* _Dataset records_:
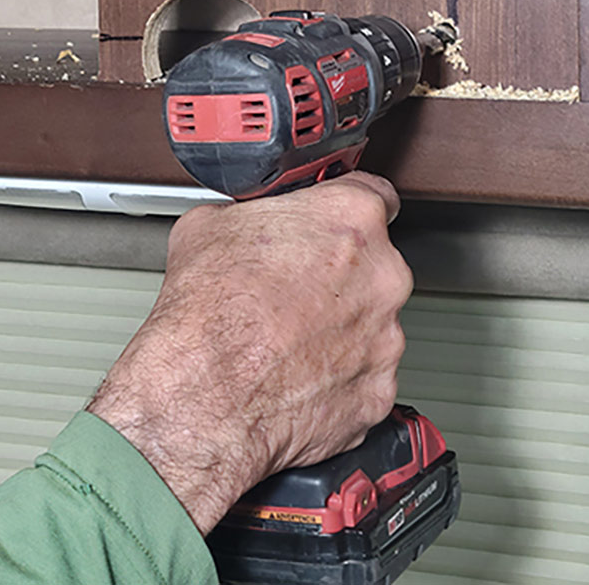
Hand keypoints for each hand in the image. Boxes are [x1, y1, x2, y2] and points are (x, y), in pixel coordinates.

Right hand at [87, 173, 412, 534]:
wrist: (202, 393)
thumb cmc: (208, 312)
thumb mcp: (210, 223)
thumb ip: (250, 212)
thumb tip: (246, 219)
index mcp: (351, 219)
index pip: (374, 194)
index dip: (344, 208)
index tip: (330, 222)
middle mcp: (382, 276)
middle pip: (373, 264)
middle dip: (338, 274)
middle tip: (292, 285)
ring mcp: (385, 338)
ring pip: (370, 322)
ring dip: (338, 326)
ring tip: (287, 334)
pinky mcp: (377, 392)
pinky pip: (364, 376)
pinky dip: (336, 375)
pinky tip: (295, 371)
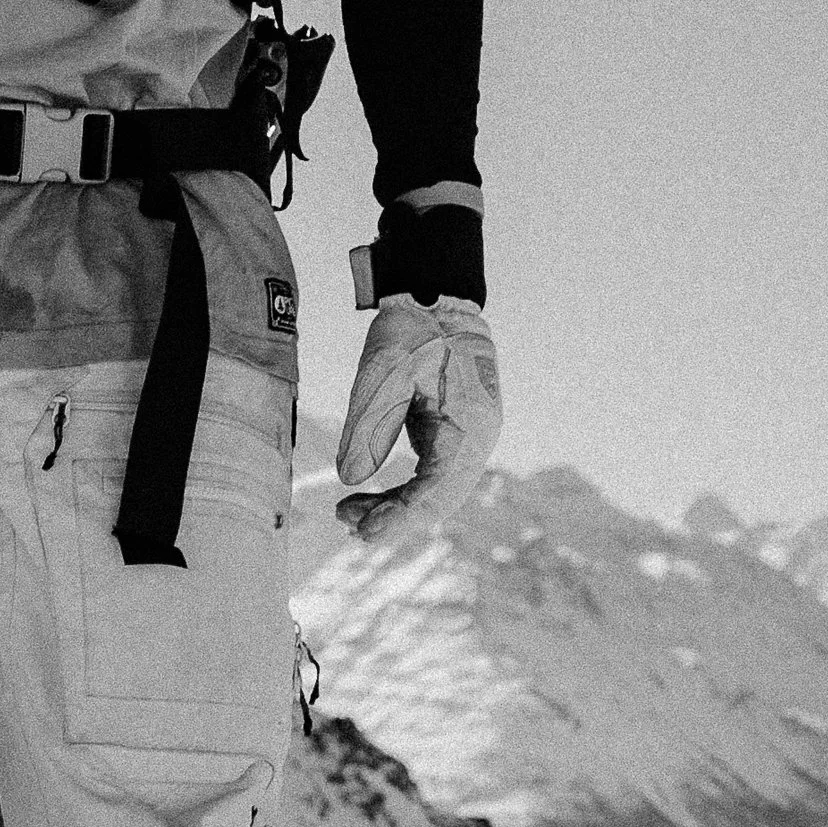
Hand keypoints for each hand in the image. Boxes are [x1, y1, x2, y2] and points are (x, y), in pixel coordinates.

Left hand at [335, 295, 501, 538]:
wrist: (433, 294)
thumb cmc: (413, 328)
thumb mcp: (383, 373)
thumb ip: (368, 427)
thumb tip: (350, 478)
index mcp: (472, 425)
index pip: (438, 489)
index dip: (401, 516)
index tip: (365, 532)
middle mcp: (477, 438)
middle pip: (439, 498)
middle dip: (395, 516)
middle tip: (350, 526)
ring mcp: (468, 436)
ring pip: (435, 490)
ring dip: (396, 505)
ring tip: (350, 513)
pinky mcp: (452, 431)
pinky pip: (430, 473)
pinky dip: (402, 487)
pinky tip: (369, 495)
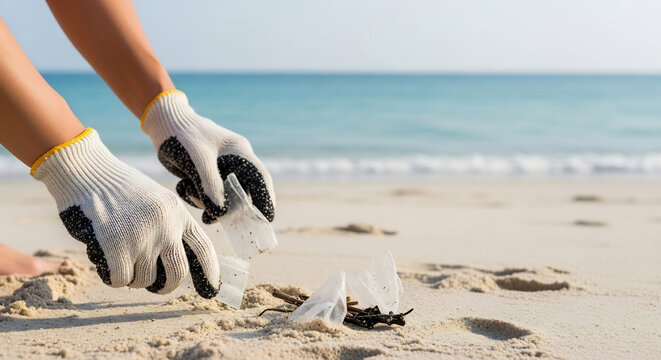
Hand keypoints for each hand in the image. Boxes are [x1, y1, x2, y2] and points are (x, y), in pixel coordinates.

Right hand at [32, 129, 219, 297]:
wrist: (88, 171)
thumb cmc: (119, 189)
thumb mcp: (157, 202)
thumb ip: (171, 226)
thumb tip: (178, 266)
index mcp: (178, 213)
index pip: (203, 249)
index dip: (210, 273)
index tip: (211, 290)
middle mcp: (166, 226)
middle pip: (177, 273)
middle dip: (165, 286)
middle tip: (154, 286)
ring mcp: (142, 236)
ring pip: (144, 280)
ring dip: (132, 278)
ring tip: (120, 260)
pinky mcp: (116, 244)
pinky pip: (120, 279)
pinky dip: (112, 277)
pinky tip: (105, 263)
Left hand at [142, 91, 274, 223]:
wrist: (162, 123)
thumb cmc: (182, 135)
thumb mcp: (197, 160)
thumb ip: (210, 185)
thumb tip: (221, 213)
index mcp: (239, 153)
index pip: (260, 178)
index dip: (266, 199)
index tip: (267, 219)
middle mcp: (234, 162)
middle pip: (242, 192)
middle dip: (227, 207)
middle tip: (211, 218)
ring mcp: (220, 169)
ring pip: (223, 196)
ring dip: (206, 201)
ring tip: (187, 189)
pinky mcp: (206, 174)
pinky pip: (208, 193)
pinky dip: (196, 195)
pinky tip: (182, 185)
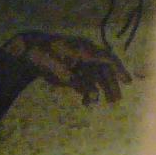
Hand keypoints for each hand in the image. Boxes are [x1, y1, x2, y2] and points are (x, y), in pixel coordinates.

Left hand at [19, 31, 133, 104]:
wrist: (28, 53)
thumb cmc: (44, 58)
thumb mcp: (61, 72)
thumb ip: (79, 83)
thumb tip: (94, 95)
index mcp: (85, 51)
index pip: (107, 59)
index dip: (119, 70)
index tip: (128, 82)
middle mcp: (86, 56)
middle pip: (103, 71)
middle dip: (110, 86)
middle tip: (115, 102)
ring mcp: (80, 64)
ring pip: (96, 78)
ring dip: (100, 90)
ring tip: (105, 104)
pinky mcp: (74, 72)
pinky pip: (86, 82)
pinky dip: (88, 91)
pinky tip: (87, 102)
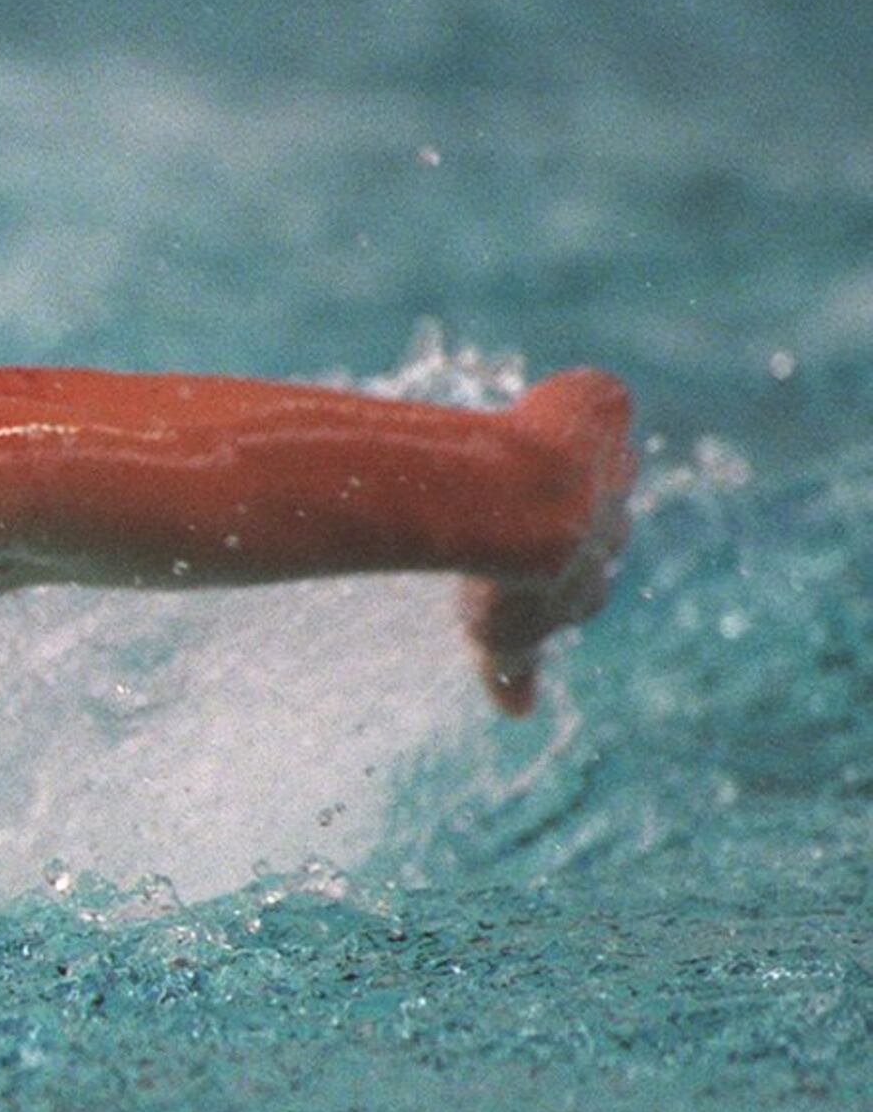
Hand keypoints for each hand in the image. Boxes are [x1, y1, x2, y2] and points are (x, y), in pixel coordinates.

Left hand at [460, 367, 631, 714]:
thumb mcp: (499, 638)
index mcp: (589, 579)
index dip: (554, 581)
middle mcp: (613, 521)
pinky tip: (544, 398)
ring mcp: (611, 464)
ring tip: (527, 456)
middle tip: (525, 512)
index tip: (524, 579)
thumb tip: (518, 713)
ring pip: (604, 461)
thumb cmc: (497, 574)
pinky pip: (599, 400)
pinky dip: (578, 400)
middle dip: (572, 518)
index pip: (584, 587)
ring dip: (573, 458)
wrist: (514, 507)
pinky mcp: (605, 408)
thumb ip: (509, 673)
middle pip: (604, 521)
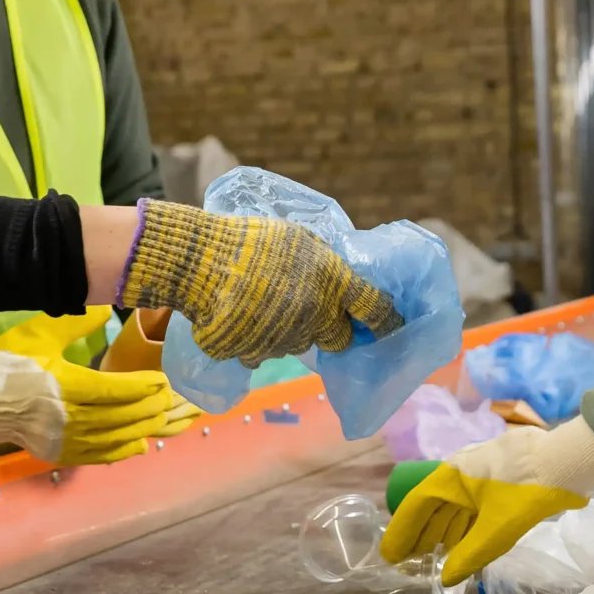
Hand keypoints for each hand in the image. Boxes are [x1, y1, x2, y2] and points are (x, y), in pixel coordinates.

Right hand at [0, 307, 201, 465]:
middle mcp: (66, 417)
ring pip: (112, 438)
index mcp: (62, 386)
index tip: (162, 380)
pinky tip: (139, 444)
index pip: (112, 390)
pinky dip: (121, 451)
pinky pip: (97, 456)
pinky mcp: (58, 453)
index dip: (141, 387)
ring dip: (140, 428)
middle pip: (118, 416)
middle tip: (170, 395)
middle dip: (148, 407)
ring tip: (161, 415)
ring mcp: (62, 440)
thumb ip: (74, 323)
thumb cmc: (8, 363)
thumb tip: (107, 308)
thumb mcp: (37, 334)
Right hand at [117, 199, 401, 364]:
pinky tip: (238, 316)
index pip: (374, 308)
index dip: (387, 321)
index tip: (394, 329)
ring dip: (287, 331)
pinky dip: (254, 340)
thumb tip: (337, 277)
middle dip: (331, 329)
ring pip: (296, 344)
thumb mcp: (298, 238)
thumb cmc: (250, 240)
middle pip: (338, 338)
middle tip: (309, 310)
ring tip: (260, 303)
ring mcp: (285, 340)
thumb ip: (323, 263)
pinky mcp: (254, 355)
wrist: (199, 261)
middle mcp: (316, 316)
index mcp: (333, 281)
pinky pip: (260, 353)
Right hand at [380, 418, 593, 586]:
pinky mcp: (500, 481)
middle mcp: (461, 472)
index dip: (401, 532)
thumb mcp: (496, 529)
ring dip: (442, 532)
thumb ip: (468, 555)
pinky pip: (472, 507)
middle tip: (409, 562)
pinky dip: (463, 526)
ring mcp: (481, 475)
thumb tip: (446, 577)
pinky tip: (463, 544)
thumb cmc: (526, 491)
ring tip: (433, 557)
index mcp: (452, 476)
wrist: (568, 463)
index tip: (390, 555)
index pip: (416, 504)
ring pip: (454, 507)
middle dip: (421, 534)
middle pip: (433, 506)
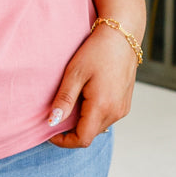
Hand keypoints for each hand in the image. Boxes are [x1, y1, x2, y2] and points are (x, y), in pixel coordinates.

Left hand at [47, 22, 138, 147]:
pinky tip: (86, 96)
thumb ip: (64, 100)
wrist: (122, 36)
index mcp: (102, 107)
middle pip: (89, 134)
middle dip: (71, 130)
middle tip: (57, 113)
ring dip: (82, 122)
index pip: (82, 139)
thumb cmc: (97, 51)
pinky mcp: (125, 103)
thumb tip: (52, 122)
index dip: (63, 141)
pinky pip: (106, 118)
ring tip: (72, 102)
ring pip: (98, 127)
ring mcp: (123, 109)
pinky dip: (93, 114)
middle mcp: (116, 112)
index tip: (50, 131)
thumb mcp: (74, 73)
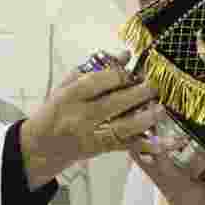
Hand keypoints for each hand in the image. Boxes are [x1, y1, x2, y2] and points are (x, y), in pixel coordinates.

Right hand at [21, 58, 164, 189]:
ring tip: (161, 109)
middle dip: (138, 94)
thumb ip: (95, 68)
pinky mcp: (101, 149)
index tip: (133, 70)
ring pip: (122, 128)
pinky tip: (163, 142)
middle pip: (113, 104)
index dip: (119, 75)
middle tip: (155, 86)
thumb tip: (125, 55)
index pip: (97, 82)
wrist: (42, 146)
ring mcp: (91, 135)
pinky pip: (126, 147)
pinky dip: (145, 146)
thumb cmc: (56, 110)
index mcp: (70, 96)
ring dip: (145, 119)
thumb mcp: (66, 85)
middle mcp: (81, 116)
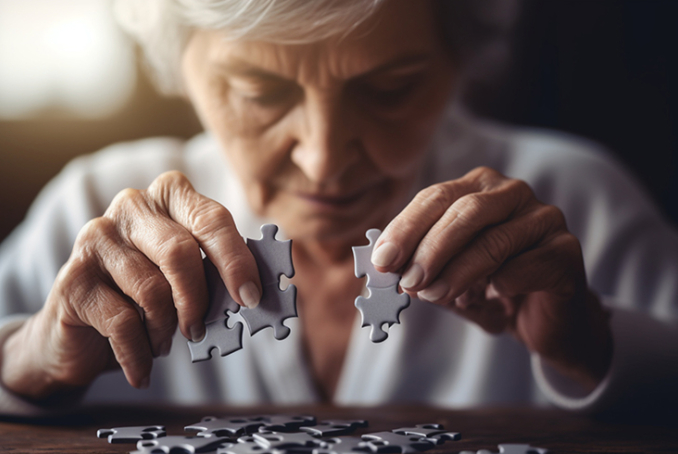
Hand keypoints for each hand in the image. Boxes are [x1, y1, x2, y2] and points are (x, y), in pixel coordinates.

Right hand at [1, 172, 261, 399]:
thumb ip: (218, 275)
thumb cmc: (149, 297)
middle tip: (200, 330)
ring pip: (152, 291)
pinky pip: (122, 323)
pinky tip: (142, 366)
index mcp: (170, 196)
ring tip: (162, 340)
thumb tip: (255, 294)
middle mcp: (132, 206)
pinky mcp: (72, 278)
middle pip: (180, 252)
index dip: (235, 260)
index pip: (211, 219)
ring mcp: (97, 238)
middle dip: (198, 299)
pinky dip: (140, 353)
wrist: (82, 332)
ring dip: (165, 329)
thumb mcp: (189, 278)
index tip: (251, 297)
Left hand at [372, 166, 611, 388]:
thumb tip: (385, 267)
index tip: (382, 260)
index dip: (406, 228)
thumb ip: (419, 267)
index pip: (436, 198)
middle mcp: (512, 193)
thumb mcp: (445, 277)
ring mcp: (544, 218)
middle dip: (431, 248)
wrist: (542, 319)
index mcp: (477, 188)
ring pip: (494, 240)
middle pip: (465, 212)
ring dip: (458, 272)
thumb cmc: (488, 289)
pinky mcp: (567, 250)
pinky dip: (502, 284)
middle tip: (409, 281)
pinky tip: (493, 297)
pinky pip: (528, 265)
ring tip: (434, 296)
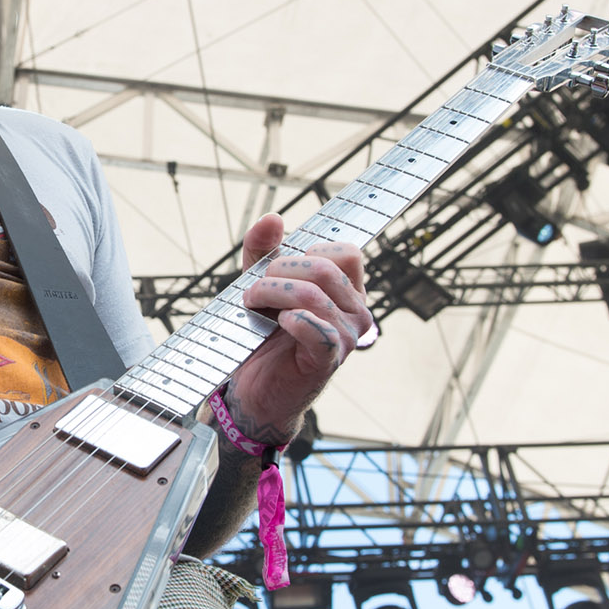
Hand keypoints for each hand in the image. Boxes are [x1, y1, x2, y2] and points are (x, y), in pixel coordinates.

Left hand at [223, 213, 372, 441]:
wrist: (255, 389)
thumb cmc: (263, 337)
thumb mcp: (260, 285)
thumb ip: (263, 252)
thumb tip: (272, 218)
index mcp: (348, 291)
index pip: (347, 253)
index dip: (309, 252)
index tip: (278, 268)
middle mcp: (356, 312)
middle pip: (325, 269)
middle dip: (280, 270)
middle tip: (254, 288)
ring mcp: (347, 337)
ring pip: (314, 295)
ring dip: (273, 293)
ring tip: (252, 303)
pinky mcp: (328, 360)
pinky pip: (317, 329)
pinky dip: (293, 320)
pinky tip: (278, 324)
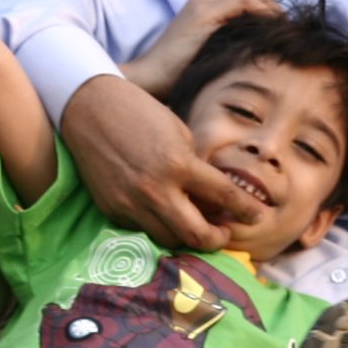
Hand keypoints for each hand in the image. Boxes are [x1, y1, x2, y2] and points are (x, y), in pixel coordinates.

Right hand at [59, 74, 259, 248]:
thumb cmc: (141, 113)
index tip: (258, 216)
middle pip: (195, 235)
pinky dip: (157, 224)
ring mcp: (130, 204)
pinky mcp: (112, 209)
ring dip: (186, 236)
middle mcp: (155, 190)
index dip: (246, 210)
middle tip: (224, 233)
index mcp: (179, 164)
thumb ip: (195, 168)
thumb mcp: (179, 134)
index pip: (224, 196)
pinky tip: (163, 212)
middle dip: (217, 240)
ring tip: (195, 224)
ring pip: (168, 239)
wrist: (89, 108)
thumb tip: (213, 199)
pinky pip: (142, 228)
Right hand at [120, 0, 285, 96]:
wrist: (149, 77)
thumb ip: (229, 41)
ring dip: (271, 10)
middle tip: (283, 31)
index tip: (280, 29)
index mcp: (204, 5)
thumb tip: (260, 46)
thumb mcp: (210, 53)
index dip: (269, 7)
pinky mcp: (204, 13)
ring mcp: (203, 3)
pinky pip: (244, 2)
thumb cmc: (178, 74)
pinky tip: (267, 33)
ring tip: (279, 33)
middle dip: (273, 6)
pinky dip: (262, 13)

* _Exercise goal_: Using the listing above, reproduce word for word every line from the one containing "thumb mcp: (66, 85)" through the one containing "ring tip: (434, 296)". Pictures must be left out.

* _Problem solution_:
thumb mcp: (66, 85)
middle mcp: (81, 116)
Hand keypoints for each hand in the image. Boxes are [x1, y1, x2, y2] and points are (x, y), in pixel coordinates.

Right hand at [1, 172, 261, 399]:
thumb ip: (218, 275)
thumb cmc: (149, 297)
middle tip: (200, 330)
ring pip: (152, 291)
pinky pip: (122, 323)
pinky tip: (142, 366)
index mcp: (170, 196)
ring tip: (162, 340)
thumb tip: (255, 294)
middle mcp: (132, 206)
pinky mcp: (72, 278)
middle pip: (180, 252)
index dip: (235, 260)
index pip: (211, 219)
ring mcp: (97, 238)
middle dip: (198, 299)
pinky dip: (140, 353)
wrist: (82, 332)
ring dip: (165, 329)
thumb mcp: (189, 278)
index tip: (251, 297)
Left hand at [372, 166, 611, 388]:
thumb tip: (385, 267)
index tip: (382, 260)
index dip: (406, 228)
thumb ip: (419, 267)
index pip: (436, 198)
middle mcp: (512, 193)
thumb mcp: (445, 277)
ring mcp: (544, 218)
middle dip: (431, 248)
wrist: (542, 319)
index mcp: (477, 188)
ring pip: (494, 240)
middle pip: (465, 212)
ring dip: (458, 272)
thumb cmc: (488, 289)
pinky mcp: (567, 250)
pinky dip: (502, 284)
middle tip: (409, 281)
pinky tip: (493, 297)
pinky pip: (528, 265)
ring tip: (434, 296)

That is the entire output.